(Extracted page text data)
--------------------------------

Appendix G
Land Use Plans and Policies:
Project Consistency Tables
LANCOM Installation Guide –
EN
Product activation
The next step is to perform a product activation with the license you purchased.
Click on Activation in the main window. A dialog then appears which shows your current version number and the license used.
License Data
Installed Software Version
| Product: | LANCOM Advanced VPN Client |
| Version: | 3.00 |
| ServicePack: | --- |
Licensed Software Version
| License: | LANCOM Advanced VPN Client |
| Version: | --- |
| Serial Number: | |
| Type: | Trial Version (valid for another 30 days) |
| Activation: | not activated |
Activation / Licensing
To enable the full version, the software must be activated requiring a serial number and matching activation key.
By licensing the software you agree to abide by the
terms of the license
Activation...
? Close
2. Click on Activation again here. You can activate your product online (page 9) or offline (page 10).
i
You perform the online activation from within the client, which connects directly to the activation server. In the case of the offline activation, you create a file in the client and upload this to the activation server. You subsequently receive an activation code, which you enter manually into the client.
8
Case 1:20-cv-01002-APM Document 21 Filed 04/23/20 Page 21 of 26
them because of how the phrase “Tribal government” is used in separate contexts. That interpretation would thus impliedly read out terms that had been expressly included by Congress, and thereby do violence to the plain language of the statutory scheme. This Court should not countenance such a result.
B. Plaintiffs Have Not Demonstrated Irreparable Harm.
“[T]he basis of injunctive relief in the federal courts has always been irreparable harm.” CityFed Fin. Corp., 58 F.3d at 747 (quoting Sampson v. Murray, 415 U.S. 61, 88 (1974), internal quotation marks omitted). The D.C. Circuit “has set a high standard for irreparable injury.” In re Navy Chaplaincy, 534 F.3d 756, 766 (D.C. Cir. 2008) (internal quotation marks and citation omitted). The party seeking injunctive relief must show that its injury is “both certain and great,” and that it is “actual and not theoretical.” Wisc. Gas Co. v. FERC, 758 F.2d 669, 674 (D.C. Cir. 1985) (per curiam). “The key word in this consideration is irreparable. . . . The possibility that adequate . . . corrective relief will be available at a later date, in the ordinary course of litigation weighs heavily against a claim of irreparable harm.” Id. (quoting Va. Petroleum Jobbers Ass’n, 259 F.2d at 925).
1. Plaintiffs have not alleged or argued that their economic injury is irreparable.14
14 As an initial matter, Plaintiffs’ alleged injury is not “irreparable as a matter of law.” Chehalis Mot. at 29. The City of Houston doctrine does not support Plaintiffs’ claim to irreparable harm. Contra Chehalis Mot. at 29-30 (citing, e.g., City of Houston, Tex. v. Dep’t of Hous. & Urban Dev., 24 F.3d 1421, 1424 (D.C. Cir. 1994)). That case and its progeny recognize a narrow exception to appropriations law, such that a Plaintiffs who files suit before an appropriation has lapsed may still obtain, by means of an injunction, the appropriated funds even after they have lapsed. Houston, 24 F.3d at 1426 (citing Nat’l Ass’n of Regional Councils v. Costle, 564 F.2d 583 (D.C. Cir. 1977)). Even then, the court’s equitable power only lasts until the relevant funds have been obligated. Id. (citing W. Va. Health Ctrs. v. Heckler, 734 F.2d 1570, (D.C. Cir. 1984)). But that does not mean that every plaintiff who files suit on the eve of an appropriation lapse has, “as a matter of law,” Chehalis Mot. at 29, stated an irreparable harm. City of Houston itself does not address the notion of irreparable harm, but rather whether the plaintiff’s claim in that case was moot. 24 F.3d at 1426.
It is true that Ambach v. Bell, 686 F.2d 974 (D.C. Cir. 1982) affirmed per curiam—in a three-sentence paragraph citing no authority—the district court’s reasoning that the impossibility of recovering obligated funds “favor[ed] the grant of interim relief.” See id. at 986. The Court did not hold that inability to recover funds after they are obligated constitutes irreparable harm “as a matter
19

--------------------------------

◆ WHAT THIS TASK INVOLVES ◆
In full and word for word, reproduce the data above.

◆ EXERCISE SOLUTION ◆
Appendix G
Land Use Plans and Policies:
Project Consistency Tables
LANCOM Installation Guide –
EN
Product activation
The next step is to perform a product activation with the license you purchased.
Click on Activation in the main window. A dialog then appears which shows your current version number and the license used.
License Data
Installed Software Version
| Product: | LANCOM Advanced VPN Client |
| Version: | 3.00 |
| ServicePack: | --- |
Licensed Software Version
| License: | LANCOM Advanced VPN Client |
| Version: | --- |
| Serial Number: | |
| Type: | Trial Version (valid for another 30 days) |
| Activation: | not activated |
Activation / Licensing
To enable the full version, the software must be activated requiring a serial number and matching activation key.
By licensing the software you agree to abide by the
terms of the license
Activation...
? Close
2. Click on Activation again here. You can activate your product online (page 9) or offline (page 10).
i
You perform the online activation from within the client, which connects directly to the activation server. In the case of the offline activation, you create a file in the client and upload this to the activation server. You subsequently receive an activation code, which you enter manually into the client.
8
Case 1:20-cv-01002-APM Document 21 Filed 04/23/20 Page 21 of 26
them because of how the phrase “Tribal government” is used in separate contexts. That interpretation would thus impliedly read out terms that had been expressly included by Congress, and thereby do violence to the plain language of the statutory scheme. This Court should not countenance such a result.
B. Plaintiffs Have Not Demonstrated Irreparable Harm.
“[T]he basis of injunctive relief in the federal courts has always been irreparable harm.” CityFed Fin. Corp., 58 F.3d at 747 (quoting Sampson v. Murray, 415 U.S. 61, 88 (1974), internal quotation marks omitted). The D.C. Circuit “has set a high standard for irreparable injury.” In re Navy Chaplaincy, 534 F.3d 756, 766 (D.C. Cir. 2008) (internal quotation marks and citation omitted). The party seeking injunctive relief must show that its injury is “both certain and great,” and that it is “actual and not theoretical.” Wisc. Gas Co. v. FERC, 758 F.2d 669, 674 (D.C. Cir. 1985) (per curiam). “The key word in this consideration is irreparable. . . . The possibility that adequate . . . corrective relief will be available at a later date, in the ordinary course of litigation weighs heavily against a claim of irreparable harm.” Id. (quoting Va. Petroleum Jobbers Ass’n, 259 F.2d at 925).
1. Plaintiffs have not alleged or argued that their economic injury is irreparable.14
14 As an initial matter, Plaintiffs’ alleged injury is not “irreparable as a matter of law.” Chehalis Mot. at 29. The City of Houston doctrine does not support Plaintiffs’ claim to irreparable harm. Contra Chehalis Mot. at 29-30 (citing, e.g., City of Houston, Tex. v. Dep’t of Hous. & Urban Dev., 24 F.3d 1421, 1424 (D.C. Cir. 1994)). That case and its progeny recognize a narrow exception to appropriations law, such that a Plaintiffs who files suit before an appropriation has lapsed may still obtain, by means of an injunction, the appropriated funds even after they have lapsed. Houston, 24 F.3d at 1426 (citing Nat’l Ass’n of Regional Councils v. Costle, 564 F.2d 583 (D.C. Cir. 1977)). Even then, the court’s equitable power only lasts until the relevant funds have been obligated. Id. (citing W. Va. Health Ctrs. v. Heckler, 734 F.2d 1570, (D.C. Cir. 1984)). But that does not mean that every plaintiff who files suit on the eve of an appropriation lapse has, “as a matter of law,” Chehalis Mot. at 29, stated an irreparable harm. City of Houston itself does not address the notion of irreparable harm, but rather whether the plaintiff’s claim in that case was moot. 24 F.3d at 1426.
It is true that Ambach v. Bell, 686 F.2d 974 (D.C. Cir. 1982) affirmed per curiam—in a three-sentence paragraph citing no authority—the district court’s reasoning that the impossibility of recovering obligated funds “favor[ed] the grant of interim relief.” See id. at 986. The Court did not hold that inability to recover funds after they are obligated constitutes irreparable harm “as a matter
19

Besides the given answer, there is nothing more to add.